* Parts of the exercise *
**A)** Answer these questions from the post on love, one line each, marked (i), (ii), (iii) like the questions:
(i) Which word does the writer point out leaving off the list of kinds of love?
(ii) What issues does the writer admit to having?
(iii) Which word does the writer say hasn't described them in quite some time?
**B)** The post on love has a paragraph that begins "How do you know when you're in love with someone?" List every thing that paragraph says the feeling could be instead of love.
**C)** Copy the post on love word for word, from "Am I setting" to "right for me.".

(Beginning of Document excerpt)

Zamilovat se do Sebe

I'm in a bit of a musing mood tonight. Could be because I'm overtired, or it could be from the confusion in my own heart lately.

What is love?

It's an age-old question and I think everyone will have a different answer.

For me, it's simply loving me for me. Hah - I said 'simply' in correlation with 'love'! I think that might be the hardest thing to do, and yet, there are people who do exactly that. They accept me for me, all my flaws, insecurities and strangeness wrapped in one package. It may not be romantic love, but it's assuredly far more fulfilling than any kind of shallow love I've experienced up to now.

There are so many different kinds of love. Unselfish, selfish, one-sided, obsessive, shallow, romantic, platonic, filial, friends...the list could go on and I don't think I could name all of them. Note how I didn't include 'lust' in there, although I know quite a few people who say that's a form of love. No, it isn't. Lust and love are two different things, no matter what kind of love you're talking about.

How do you know when you're in love with someone? I wish I knew. I thought I was once and maybe I was. But in return for that trust, I got my heart ripped out and stomped on and even now I'm not sure if I can trust someone that much again. I want to, I'd like to - but I haven't met anyone I can. Maybe someone who was there for me before and is still here for me. But how do I know? It could just be transference or dependence, a desperate need for someone to be there for me unconditionally. I don't want that, that isn't fair. It could be a crush, or just reading far too much into an affection that's always been between us.

I want to believe it's love. I do. I even think, deep down, it might be. I feel different, even a new sort of feeling I never had with the other 'love'. It's new and confusing and vaguely frightening - did I mention I have control issues? It's scary, feeling something and not knowing why I am or what's causing it. I try not to fantasize, to build castles in the air.

Words of an eternal pessimist. I'd rather be constantly surprised than disappointed and it's a motto that's actually held me in good stead all these years. The only times I get excited over something, get my hopes up and put my heart into it, my life crumbles in front of me and I have nothing to pick up the pieces. So I'm scared, because I'm really excited about this. I'm feeling new and strange and happy - a word that hasn't been used to describe me in quite some time.

Am I setting myself up again? It almost feels like it. I want it so badly. Even if it isn't love, isn't meant to be - I don't want to be destroyed again. I'd rather just find out right quick and go back to usual, not invest myself and look forward to something and love something just to be abandoned again.

I don't know what to do. Part of me wants to run away, to just stop it now and pretend nothing ever happened. To not open myself up for another world of hurt and pain and loneliness that I feel will follow. And another part of me tells me that it's something new, something inherently right for me.

And I think that scares me even more.

(End of Document excerpt)
(Beginning of Listed records)

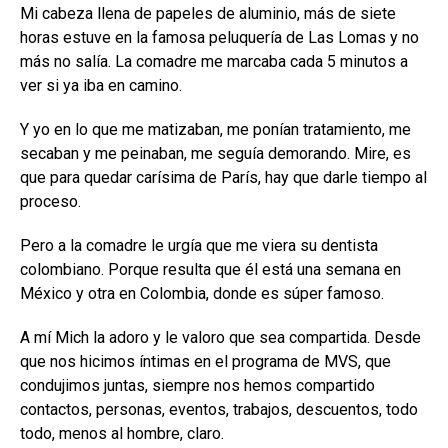
Mi cabeza llena de papeles de aluminio, más de siete
horas estuve en la famosa peluquería de Las Lomas y no
más no salía. La comadre me marcaba cada 5 minutos a
ver si ya iba en camino.
Y yo en lo que me matizaban, me ponían tratamiento, me
secaban y me peinaban, me seguía demorando. Mire, es
que para quedar carísima de París, hay que darle tiempo al
proceso.
Pero a la comadre le urgía que me viera su dentista
colombiano. Porque resulta que él está una semana en
México y otra en Colombia, donde es súper famoso.
A mí Mich la adoro y le valoro que sea compartida. Desde
que nos hicimos íntimas en el programa de MVS, que
condujimos juntas, siempre nos hemos compartido
contactos, personas, eventos, trabajos, descuentos, todo
todo, menos al hombre, claro.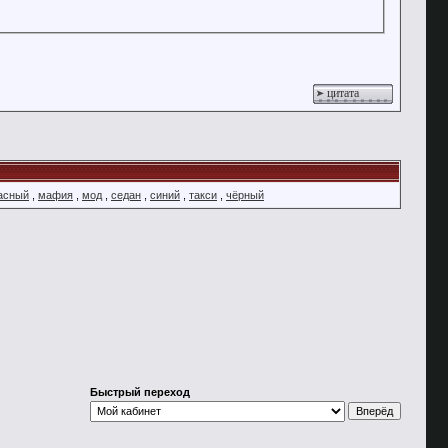
цитата
асный
,
мафия
,
мод
,
седан
,
синий
,
такси
,
чёрный
Быстрый переход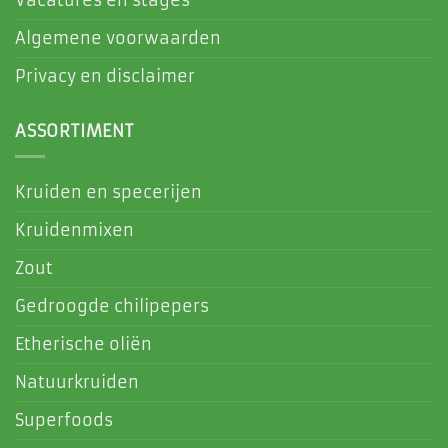
Vacatures en stages
Algemene voorwaarden
Privacy en disclaimer
ASSORTIMENT
Kruiden en specerijen
Kruidenmixen
Zout
Gedroogde chilipepers
Etherische oliën
Natuurkruiden
Superfoods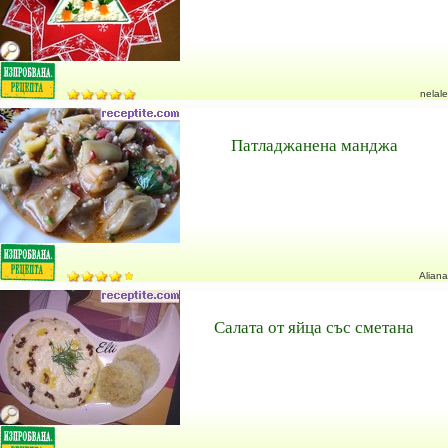
nelale
Патладжанена манджа
Aliana
Салата от яйца със сметана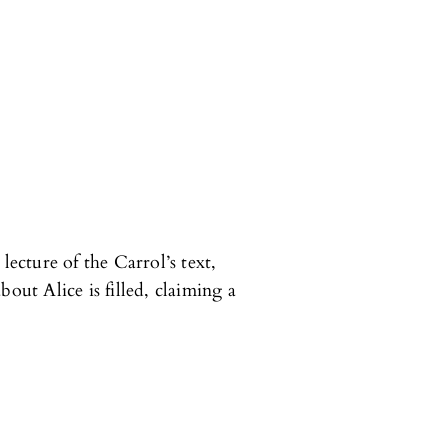
lecture of the Carrol’s text,
out Alice is filled, claiming a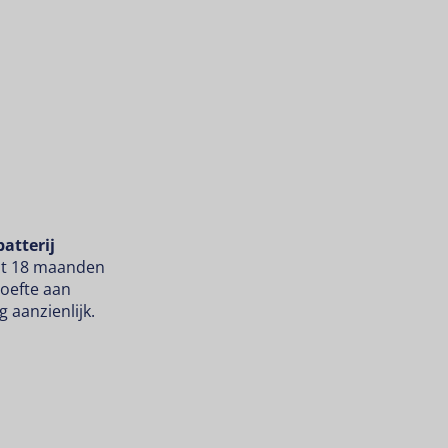
atterij
tot 18 maanden
oefte aan
 aanzienlijk.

(End of Listed records)

* Exercise answers *
**A)**
(i) 'lust'
(ii) Control issues
(iii) Happy

**B)**
- Transference
- Dependence, a desperate need for someone to be there unconditionally
- A crush
- Reading far too much into an affection that's always been between them

**C)**
Am I setting myself up again? It almost feels like it. I want it so badly. Even if it isn't love, isn't meant to be - I don't want to be destroyed again. I'd rather just find out right quick and go back to usual, not invest myself and look forward to something and love something just to be abandoned again.

I don't know what to do. Part of me wants to run away, to just stop it now and pretend nothing ever happened. To not open myself up for another world of hurt and pain and loneliness that I feel will follow. And another part of me tells me that it's something new, something inherently right for me.